Object state transitions:
------------------------------

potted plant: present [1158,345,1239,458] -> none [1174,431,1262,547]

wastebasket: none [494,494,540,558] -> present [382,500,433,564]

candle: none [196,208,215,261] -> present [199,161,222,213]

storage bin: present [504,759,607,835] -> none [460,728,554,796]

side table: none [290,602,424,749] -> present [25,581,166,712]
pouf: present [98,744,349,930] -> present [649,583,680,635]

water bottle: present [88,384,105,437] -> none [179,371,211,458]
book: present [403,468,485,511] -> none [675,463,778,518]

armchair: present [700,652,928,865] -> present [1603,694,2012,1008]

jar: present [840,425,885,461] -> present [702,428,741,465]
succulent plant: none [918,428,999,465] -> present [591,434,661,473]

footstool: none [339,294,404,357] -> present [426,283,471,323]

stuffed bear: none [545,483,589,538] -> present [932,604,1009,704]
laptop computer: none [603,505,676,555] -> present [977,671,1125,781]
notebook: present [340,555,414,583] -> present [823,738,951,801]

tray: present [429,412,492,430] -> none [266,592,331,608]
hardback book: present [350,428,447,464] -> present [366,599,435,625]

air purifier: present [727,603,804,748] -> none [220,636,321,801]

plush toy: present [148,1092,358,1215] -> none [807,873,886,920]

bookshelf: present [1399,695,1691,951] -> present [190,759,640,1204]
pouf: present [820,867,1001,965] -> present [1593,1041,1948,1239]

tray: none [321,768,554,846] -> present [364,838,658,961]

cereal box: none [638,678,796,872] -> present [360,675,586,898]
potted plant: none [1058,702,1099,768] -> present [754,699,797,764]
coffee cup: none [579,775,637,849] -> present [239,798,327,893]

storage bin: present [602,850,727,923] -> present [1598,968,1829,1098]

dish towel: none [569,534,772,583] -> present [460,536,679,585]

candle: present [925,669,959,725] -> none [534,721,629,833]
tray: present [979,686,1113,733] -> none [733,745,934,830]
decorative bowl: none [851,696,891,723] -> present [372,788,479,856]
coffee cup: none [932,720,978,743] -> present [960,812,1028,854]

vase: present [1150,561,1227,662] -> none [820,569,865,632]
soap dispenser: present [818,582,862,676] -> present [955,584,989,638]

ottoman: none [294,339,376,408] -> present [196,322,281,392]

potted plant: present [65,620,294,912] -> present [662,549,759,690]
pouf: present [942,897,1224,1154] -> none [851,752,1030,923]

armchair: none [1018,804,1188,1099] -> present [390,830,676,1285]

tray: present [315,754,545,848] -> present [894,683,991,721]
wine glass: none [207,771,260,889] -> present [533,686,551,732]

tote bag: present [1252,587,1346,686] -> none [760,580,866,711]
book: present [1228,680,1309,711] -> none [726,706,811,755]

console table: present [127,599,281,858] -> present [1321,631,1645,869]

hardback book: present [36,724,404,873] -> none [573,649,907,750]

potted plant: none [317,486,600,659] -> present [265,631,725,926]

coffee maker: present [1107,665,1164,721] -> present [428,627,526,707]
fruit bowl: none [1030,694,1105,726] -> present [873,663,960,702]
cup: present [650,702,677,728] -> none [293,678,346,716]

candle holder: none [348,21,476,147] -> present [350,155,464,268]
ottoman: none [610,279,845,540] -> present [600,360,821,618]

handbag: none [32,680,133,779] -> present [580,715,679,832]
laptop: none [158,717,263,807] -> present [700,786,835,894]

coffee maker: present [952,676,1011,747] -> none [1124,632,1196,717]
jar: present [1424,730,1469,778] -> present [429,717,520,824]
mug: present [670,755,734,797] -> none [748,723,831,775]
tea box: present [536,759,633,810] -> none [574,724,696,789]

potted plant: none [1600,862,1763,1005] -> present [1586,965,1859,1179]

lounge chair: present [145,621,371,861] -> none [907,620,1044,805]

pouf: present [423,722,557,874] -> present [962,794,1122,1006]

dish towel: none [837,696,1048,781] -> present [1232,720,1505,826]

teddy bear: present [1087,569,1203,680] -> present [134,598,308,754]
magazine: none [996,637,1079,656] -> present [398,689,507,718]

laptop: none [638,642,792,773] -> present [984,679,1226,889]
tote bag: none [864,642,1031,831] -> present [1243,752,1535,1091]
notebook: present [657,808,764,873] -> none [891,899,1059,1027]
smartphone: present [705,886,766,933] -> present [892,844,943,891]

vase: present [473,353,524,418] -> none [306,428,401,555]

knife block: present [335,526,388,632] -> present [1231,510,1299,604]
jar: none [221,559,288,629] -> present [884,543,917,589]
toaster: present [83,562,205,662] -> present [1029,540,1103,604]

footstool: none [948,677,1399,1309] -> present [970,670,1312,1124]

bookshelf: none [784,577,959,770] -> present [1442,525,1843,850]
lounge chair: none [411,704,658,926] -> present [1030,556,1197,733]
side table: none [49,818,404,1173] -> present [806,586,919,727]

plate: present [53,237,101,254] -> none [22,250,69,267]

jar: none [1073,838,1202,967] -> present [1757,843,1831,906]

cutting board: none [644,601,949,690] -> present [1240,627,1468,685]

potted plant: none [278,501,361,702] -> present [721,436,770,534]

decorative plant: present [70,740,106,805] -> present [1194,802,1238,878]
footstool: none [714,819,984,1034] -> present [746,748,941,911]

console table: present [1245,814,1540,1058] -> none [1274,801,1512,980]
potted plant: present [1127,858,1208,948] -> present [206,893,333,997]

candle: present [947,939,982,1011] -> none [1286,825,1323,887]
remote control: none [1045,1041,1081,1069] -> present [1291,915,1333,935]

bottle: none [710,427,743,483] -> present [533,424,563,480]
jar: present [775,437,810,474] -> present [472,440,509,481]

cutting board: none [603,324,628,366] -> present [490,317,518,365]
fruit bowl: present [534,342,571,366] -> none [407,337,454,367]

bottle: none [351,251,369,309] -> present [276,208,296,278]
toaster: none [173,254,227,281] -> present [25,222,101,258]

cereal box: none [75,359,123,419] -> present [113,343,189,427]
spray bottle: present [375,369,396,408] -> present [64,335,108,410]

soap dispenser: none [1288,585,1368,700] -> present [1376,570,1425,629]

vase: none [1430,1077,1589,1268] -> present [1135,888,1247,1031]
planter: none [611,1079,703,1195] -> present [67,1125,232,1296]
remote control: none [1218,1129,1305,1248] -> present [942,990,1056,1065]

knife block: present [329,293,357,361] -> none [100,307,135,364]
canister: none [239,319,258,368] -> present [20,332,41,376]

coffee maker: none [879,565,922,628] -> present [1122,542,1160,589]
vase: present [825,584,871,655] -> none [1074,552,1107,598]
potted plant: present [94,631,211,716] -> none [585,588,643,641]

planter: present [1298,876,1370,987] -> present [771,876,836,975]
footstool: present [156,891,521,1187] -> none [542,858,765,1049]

------------------------------

* What is expected: Of the entries above, transcribe exactly those lines that fall between the line containing "book: present [1228,680,1309,711]" and the line containing "mug: present [670,755,734,797]", together with those two lines.

* Response for this exercise:
book: present [1228,680,1309,711] -> none [726,706,811,755]

console table: present [127,599,281,858] -> present [1321,631,1645,869]

hardback book: present [36,724,404,873] -> none [573,649,907,750]

potted plant: none [317,486,600,659] -> present [265,631,725,926]

coffee maker: present [1107,665,1164,721] -> present [428,627,526,707]
fruit bowl: none [1030,694,1105,726] -> present [873,663,960,702]
cup: present [650,702,677,728] -> none [293,678,346,716]

candle holder: none [348,21,476,147] -> present [350,155,464,268]
ottoman: none [610,279,845,540] -> present [600,360,821,618]

handbag: none [32,680,133,779] -> present [580,715,679,832]
laptop: none [158,717,263,807] -> present [700,786,835,894]

coffee maker: present [952,676,1011,747] -> none [1124,632,1196,717]
jar: present [1424,730,1469,778] -> present [429,717,520,824]
mug: present [670,755,734,797] -> none [748,723,831,775]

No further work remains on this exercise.